BRIEF 1 »
Please reproduce, word for word, the part of the three.js cubemap passage that opens with the words containing "Three.js provides a" and closes with "add to scene.".
BRIEF 2 »
Carry on the three.js cubemap passage, picking up after its last sentence.

3. When the conversion is done, you can download the various cube map sites. The recipe in this book uses the naming convention provided by Cube map sides option, so download them. You’ll end up with six images with names such as right.png, left.png, top.png, bottom.png, front.png, and back.png.

Once you’ve got the sides of the cubemap, you’re ready to perform the steps in the recipe.

How to do it…

To use the cubemap we created in the previous section and create reflecting material,we need to perform a fair number of steps, but it isn’t that complex:

1. The first thing you need to do is create an array from the cubemap images you downloaded:

   var urls = [
       '../assets/cubemap/flowers/right.png',
       '../assets/cubemap/flowers/left.png',
       '../assets/cubemap/flowers/top.png',
       '../assets/cubemap/flowers/bottom.png',
       '../assets/cubemap/flowers/front.png',
       '../assets/cubemap/flowers/back.png'
   ];

2. With this array, we can create a cubemap texture like this:

   var cubemap = THREE.ImageUtils.loadTextureCube(urls);
   cubemap.format = THREE.RGBFormat;

3. From this cubemap, we can use THREE.BoxGeometry and a custom THREE.ShaderMaterial object to create a skybox (the environment surrounding our meshes):

   var shader = THREE.ShaderLib[ "cube" ];
   shader.uniforms[ "tCube" ].value = cubemap;
   
   var material = new THREE.ShaderMaterial( {
   
       fragmentShader: shader.fragmentShader,
       vertexShader: shader.vertexShader,
       uniforms: shader.uniforms,
       depthWrite: false,
       side: THREE.DoubleSide
   
   });
   
   // create the skybox
   var skybox = new THREE.Mesh( new THREE.BoxGeometry( 10000, 10000, 10000 ), material );
   scene.add(skybox);

   Three.js provides a custom shader (a piece of WebGL code) that we can use for this. As you can see in the code snippet, to use this WebGL code, we need to define a THREE.ShaderMaterial object. With this material, we create a giant THREE.BoxGeometry object that we add to scene.

EXTRACTED DATA »

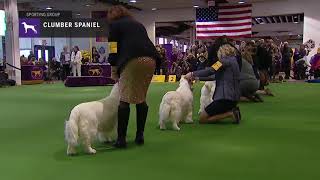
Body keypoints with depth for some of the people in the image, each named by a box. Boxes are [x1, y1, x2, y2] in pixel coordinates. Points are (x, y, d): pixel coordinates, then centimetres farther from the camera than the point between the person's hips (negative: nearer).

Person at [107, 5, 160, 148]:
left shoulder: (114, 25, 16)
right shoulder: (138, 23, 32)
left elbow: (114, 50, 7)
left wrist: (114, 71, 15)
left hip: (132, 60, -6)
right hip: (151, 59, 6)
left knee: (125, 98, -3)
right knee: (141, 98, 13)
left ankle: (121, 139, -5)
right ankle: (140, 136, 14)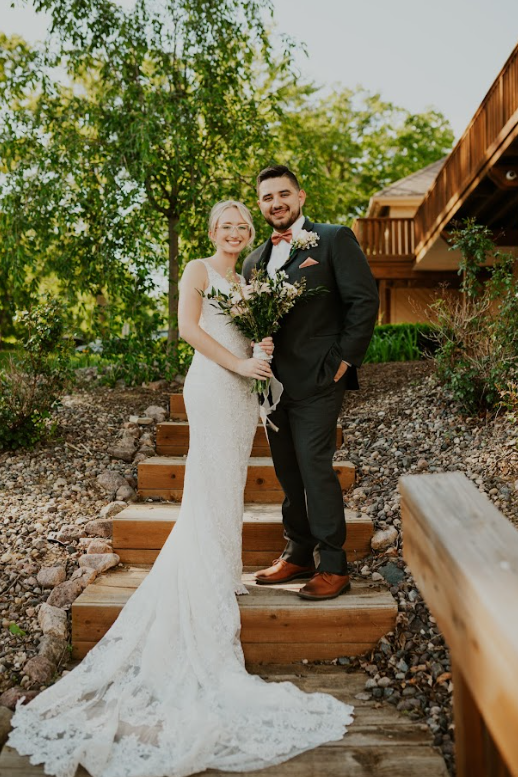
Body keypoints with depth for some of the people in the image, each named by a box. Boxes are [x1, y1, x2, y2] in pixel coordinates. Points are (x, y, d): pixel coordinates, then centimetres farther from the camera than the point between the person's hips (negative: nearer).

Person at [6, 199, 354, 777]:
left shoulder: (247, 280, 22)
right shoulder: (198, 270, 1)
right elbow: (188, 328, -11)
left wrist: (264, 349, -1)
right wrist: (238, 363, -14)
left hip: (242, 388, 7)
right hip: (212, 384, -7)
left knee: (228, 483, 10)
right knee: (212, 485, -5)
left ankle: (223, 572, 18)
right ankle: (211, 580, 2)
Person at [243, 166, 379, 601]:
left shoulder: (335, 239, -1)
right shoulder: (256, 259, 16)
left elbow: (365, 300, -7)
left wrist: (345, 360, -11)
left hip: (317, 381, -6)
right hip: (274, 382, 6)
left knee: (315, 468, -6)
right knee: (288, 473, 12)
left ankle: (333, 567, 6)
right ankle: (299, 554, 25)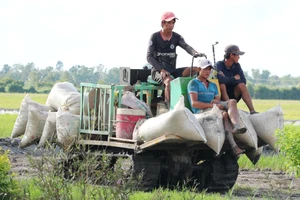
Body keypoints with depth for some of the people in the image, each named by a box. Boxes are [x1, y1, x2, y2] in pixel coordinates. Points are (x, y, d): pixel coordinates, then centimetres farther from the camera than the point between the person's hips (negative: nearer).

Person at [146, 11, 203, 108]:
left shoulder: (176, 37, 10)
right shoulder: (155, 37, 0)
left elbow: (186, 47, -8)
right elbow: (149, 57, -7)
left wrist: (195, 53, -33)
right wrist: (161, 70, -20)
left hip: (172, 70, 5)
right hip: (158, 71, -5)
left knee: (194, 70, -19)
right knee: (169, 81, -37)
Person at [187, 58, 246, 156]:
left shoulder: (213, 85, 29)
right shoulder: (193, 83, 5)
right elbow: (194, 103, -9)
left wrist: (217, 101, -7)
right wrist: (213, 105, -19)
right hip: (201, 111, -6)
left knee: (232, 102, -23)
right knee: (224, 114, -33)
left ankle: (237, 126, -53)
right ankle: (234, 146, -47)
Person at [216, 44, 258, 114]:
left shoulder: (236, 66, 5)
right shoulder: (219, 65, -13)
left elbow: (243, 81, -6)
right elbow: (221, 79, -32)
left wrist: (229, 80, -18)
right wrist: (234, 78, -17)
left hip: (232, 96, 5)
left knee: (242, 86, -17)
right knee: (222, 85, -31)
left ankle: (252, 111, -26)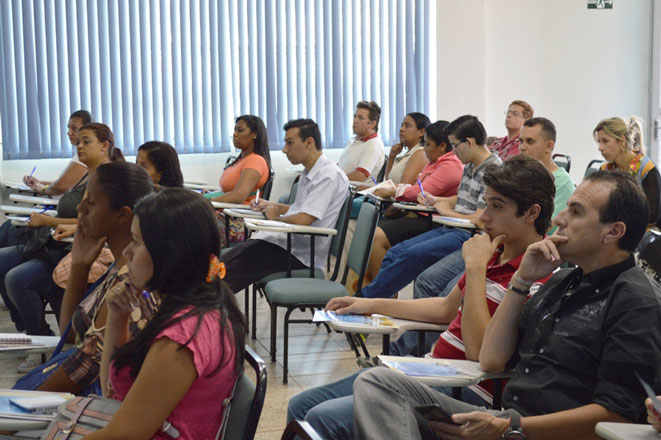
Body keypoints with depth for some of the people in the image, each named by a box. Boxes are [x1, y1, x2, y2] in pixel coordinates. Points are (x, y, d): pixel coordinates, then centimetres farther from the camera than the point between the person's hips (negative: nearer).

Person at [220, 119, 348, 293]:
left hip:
---
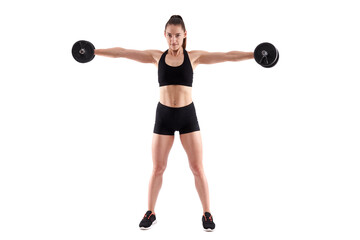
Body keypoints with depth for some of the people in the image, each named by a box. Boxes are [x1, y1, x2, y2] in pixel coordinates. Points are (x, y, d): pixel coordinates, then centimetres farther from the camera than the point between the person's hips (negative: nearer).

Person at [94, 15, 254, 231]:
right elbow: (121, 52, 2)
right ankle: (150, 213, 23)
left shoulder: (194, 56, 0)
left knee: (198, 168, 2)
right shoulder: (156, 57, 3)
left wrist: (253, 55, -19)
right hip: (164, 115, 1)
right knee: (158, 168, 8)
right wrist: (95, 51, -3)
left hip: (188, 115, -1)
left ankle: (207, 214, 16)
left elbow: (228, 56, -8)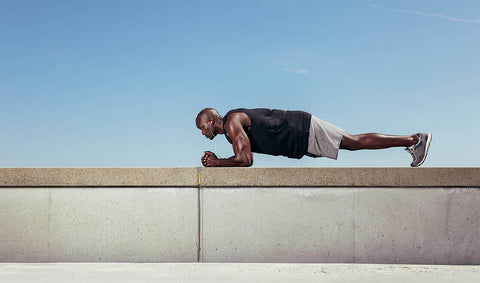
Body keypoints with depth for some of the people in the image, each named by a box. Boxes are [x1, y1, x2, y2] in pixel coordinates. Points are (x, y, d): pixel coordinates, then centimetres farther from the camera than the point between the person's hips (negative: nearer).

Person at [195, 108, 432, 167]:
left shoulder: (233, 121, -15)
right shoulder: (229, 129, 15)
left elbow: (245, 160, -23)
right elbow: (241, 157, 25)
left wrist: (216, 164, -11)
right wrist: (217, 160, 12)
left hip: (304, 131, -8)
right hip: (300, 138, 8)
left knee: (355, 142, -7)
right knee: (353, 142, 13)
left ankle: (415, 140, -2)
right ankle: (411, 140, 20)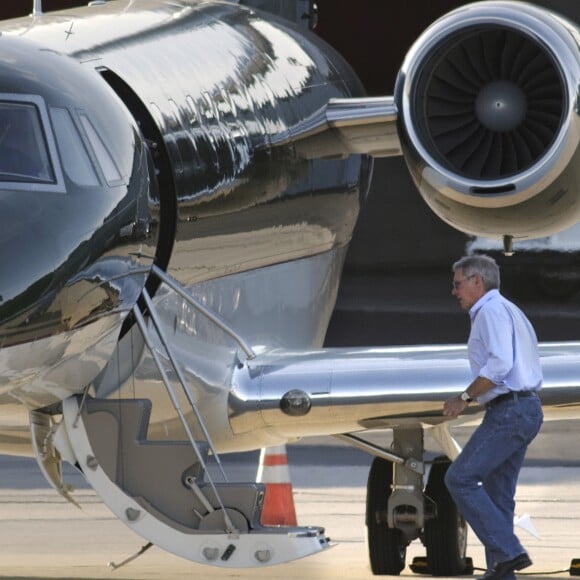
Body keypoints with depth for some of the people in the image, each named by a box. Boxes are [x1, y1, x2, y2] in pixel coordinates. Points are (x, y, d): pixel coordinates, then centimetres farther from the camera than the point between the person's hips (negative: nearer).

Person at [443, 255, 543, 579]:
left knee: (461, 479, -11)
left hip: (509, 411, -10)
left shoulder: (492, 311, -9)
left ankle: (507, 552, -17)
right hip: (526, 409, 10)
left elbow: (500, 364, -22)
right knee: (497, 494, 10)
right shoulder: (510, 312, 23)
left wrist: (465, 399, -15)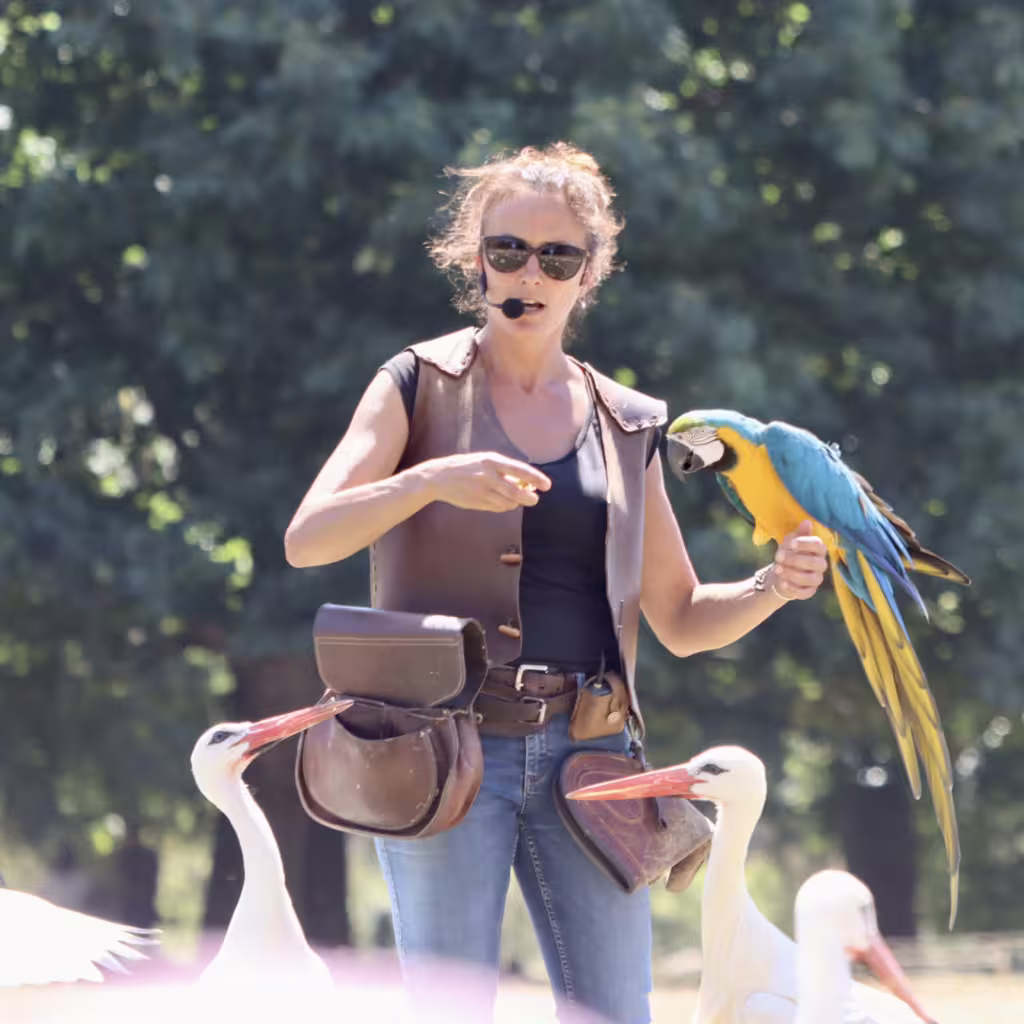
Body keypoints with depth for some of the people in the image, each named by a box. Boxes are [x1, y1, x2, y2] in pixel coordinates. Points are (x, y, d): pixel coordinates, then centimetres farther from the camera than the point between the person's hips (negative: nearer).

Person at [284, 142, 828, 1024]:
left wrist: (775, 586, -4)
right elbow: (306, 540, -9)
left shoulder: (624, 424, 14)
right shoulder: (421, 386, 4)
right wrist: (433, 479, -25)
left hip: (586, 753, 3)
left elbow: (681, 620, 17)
...
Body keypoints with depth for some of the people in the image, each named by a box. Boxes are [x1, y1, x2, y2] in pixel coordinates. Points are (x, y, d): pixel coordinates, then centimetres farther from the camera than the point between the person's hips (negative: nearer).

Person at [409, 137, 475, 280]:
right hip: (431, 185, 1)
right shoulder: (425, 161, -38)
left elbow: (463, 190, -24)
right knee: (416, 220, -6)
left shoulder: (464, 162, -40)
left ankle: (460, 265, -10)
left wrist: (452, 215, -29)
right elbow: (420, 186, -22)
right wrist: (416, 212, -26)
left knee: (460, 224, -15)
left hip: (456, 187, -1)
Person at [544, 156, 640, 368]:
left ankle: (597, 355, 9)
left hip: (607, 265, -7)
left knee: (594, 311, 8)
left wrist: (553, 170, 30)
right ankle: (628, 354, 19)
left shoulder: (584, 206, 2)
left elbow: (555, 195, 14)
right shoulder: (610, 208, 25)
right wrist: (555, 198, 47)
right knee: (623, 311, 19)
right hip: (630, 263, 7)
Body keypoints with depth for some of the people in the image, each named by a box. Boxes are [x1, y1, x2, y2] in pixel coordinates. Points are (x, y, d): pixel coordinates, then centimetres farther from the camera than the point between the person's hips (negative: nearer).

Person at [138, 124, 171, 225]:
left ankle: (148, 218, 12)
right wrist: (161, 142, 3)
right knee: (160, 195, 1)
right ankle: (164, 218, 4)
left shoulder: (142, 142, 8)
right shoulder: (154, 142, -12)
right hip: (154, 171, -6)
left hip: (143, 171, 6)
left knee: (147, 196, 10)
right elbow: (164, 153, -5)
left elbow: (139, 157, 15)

WRITTEN RESPONSE 1 »
Three.js provides a custom shader (a piece of WebGL code) that we can use for this. As you can see in the code snippet, to use this WebGL code, we need to define a THREE.ShaderMaterial object. With this material, we create a giant THREE.BoxGeometry object that we add to scene.

WRITTEN RESPONSE 2 »
4. Now that we’ve created the skybox, we can define the reflecting objects:

   var sphereGeometry = new THREE.SphereGeometry(4,15,15);
   var envMaterial = new THREE.MeshBasicMaterial(
                                    {envMap:cubemap});
   var sphere = new THREE.Mesh(sphereGeometry, envMaterial);

   As you can see, we also pass in the cubemap we created as a property (envmap) to the material. This informs Three.js that this object is positioned inside a skybox, defined by the images that make up cubemap.

5. The last step is to add the object to the scene, and that’s it:

   scene.add(sphere);

In the example in the beginning of this recipe, you saw three geometries. You can use this approach with all different types of geometries. Three.js will determine how to render the reflective area.

How it works…

Three.js itself doesn’t really do that much to render the cubemap object. It relies on a standard functionality provided by WebGL. In WebGL, there is a construct called samplerCube. With samplerCube, you can sample, based on a specific direction, which color matches the cubemap object. Three.js uses this to determine the color value for each part of the geometry. The result is that on each mesh, you can see a reflection of the surrounding cubemap using the WebGL textureCube function. In Three.js, this results in the following call (taken from the WebGL shader in GLSL):

vec4 cubeColor = textureCube( tCube, 
                 vec3( -vReflect.x, vReflect.yz ) );

A more in-depth explanation on how this works can be found at http://codeflow.org/entries/2011/apr/18/advanced-webgl-part-3-irradiance-environment-map/#cubemap-lookup.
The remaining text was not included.